EXERCISE DIRECTIONS
Pull every line with the word "masaje" out of the entries below.

(Page-level text extractions)

......

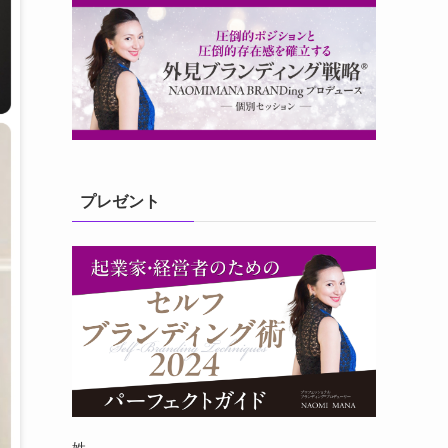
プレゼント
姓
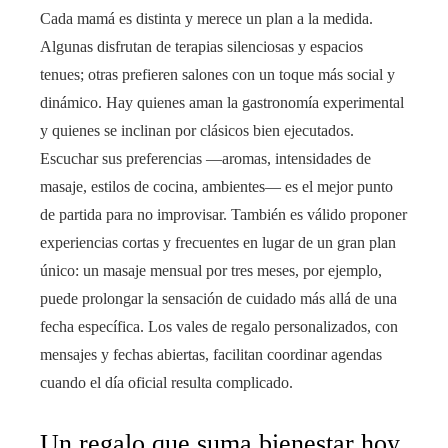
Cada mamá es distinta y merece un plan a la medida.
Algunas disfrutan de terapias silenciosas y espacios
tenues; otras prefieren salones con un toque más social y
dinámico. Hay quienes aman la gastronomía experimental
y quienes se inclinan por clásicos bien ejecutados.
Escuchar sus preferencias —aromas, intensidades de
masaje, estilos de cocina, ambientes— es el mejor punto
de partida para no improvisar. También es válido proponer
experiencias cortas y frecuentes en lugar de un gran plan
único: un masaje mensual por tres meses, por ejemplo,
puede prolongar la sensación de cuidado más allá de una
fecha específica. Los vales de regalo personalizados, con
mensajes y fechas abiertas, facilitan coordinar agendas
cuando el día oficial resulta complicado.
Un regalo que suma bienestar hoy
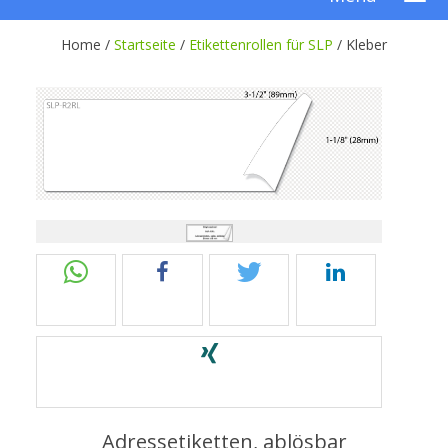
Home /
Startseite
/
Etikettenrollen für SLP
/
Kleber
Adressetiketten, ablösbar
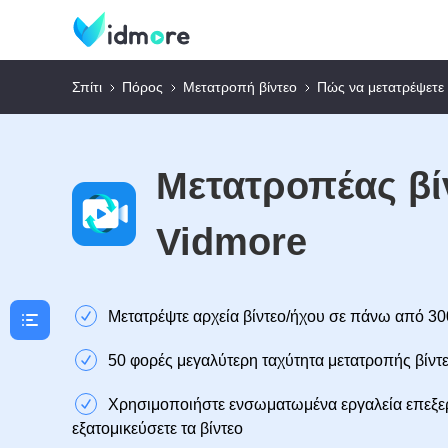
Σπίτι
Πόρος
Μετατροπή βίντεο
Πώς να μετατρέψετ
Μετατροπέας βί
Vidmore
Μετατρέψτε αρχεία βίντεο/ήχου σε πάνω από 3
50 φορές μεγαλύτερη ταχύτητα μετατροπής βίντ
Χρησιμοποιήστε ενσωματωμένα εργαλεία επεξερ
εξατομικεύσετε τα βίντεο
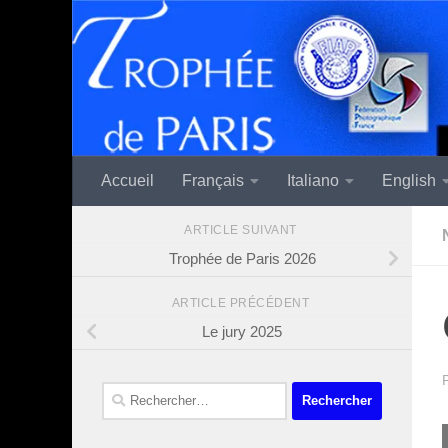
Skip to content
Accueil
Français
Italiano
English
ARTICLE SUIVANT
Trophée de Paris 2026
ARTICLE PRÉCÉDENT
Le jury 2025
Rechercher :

......

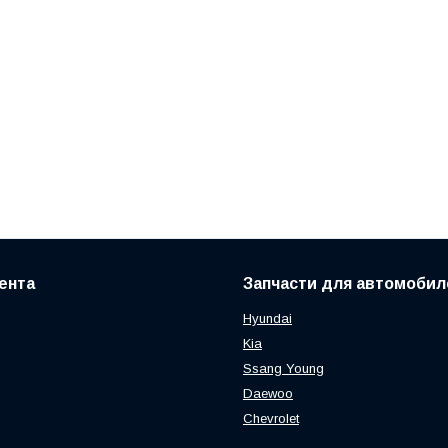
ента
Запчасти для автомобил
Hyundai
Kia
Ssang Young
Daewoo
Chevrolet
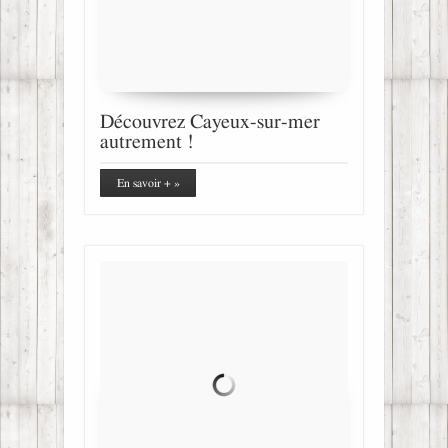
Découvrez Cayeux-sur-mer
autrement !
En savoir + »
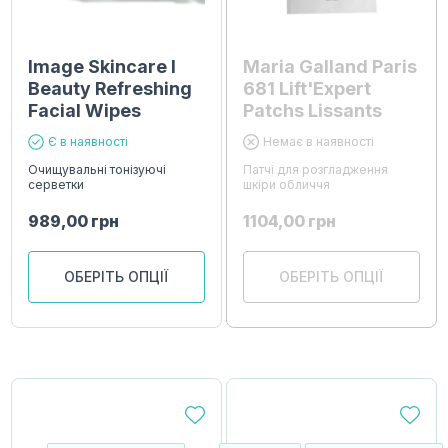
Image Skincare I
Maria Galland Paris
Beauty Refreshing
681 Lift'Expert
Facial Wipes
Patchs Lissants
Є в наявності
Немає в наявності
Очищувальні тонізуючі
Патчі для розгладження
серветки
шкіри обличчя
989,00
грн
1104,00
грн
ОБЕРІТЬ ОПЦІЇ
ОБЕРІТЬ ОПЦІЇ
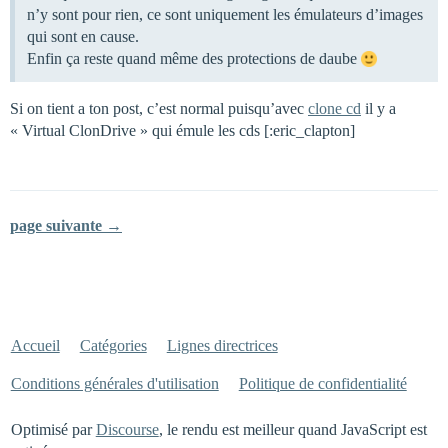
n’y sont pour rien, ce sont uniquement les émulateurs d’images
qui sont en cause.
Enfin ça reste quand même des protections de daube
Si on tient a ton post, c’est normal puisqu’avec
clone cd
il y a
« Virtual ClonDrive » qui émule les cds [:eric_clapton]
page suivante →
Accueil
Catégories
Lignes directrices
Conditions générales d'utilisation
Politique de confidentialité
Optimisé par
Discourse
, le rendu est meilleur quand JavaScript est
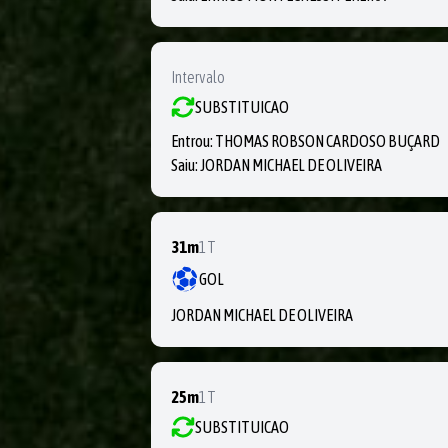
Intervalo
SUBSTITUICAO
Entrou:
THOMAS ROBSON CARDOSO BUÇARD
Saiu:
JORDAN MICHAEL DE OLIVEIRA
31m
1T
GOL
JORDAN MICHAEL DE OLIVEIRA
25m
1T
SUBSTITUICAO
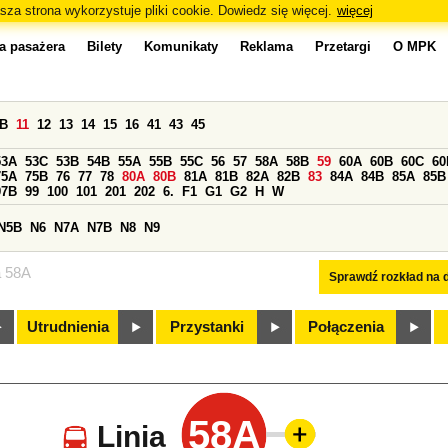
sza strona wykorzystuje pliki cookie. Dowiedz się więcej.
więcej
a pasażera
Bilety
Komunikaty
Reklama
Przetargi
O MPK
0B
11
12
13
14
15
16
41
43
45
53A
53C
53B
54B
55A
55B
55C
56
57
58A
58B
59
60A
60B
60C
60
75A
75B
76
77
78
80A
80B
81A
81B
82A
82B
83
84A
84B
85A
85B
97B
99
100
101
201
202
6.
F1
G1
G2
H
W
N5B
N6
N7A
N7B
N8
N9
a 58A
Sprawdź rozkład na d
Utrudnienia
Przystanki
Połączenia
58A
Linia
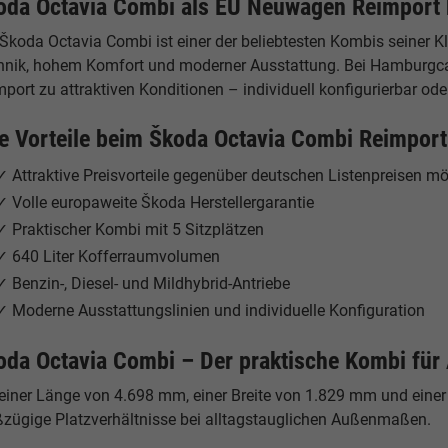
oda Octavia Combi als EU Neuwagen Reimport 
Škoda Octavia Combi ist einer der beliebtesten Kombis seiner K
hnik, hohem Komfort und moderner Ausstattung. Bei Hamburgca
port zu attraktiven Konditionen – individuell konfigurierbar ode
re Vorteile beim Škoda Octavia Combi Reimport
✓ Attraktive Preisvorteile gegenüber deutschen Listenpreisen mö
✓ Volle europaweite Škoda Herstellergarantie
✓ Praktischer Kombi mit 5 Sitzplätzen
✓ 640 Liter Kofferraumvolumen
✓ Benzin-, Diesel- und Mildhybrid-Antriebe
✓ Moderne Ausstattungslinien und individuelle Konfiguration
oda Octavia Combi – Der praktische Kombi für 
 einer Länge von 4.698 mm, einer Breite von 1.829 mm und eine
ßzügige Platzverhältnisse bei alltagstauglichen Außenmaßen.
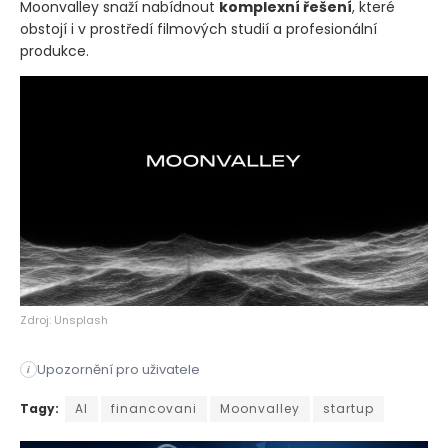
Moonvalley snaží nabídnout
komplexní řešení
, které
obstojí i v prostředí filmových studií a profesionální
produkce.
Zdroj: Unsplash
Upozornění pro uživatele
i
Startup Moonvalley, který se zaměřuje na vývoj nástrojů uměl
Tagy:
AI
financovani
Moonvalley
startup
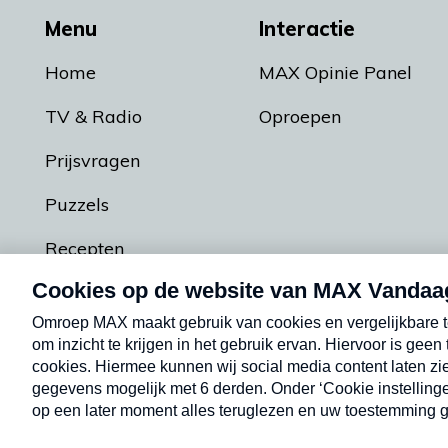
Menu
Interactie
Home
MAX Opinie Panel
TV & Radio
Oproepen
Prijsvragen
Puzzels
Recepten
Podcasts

......

EXERCISE OUTPUT
masaje, estilos de cocina, ambientes— es el mejor punto
único: un masaje mensual por tres meses, por ejemplo,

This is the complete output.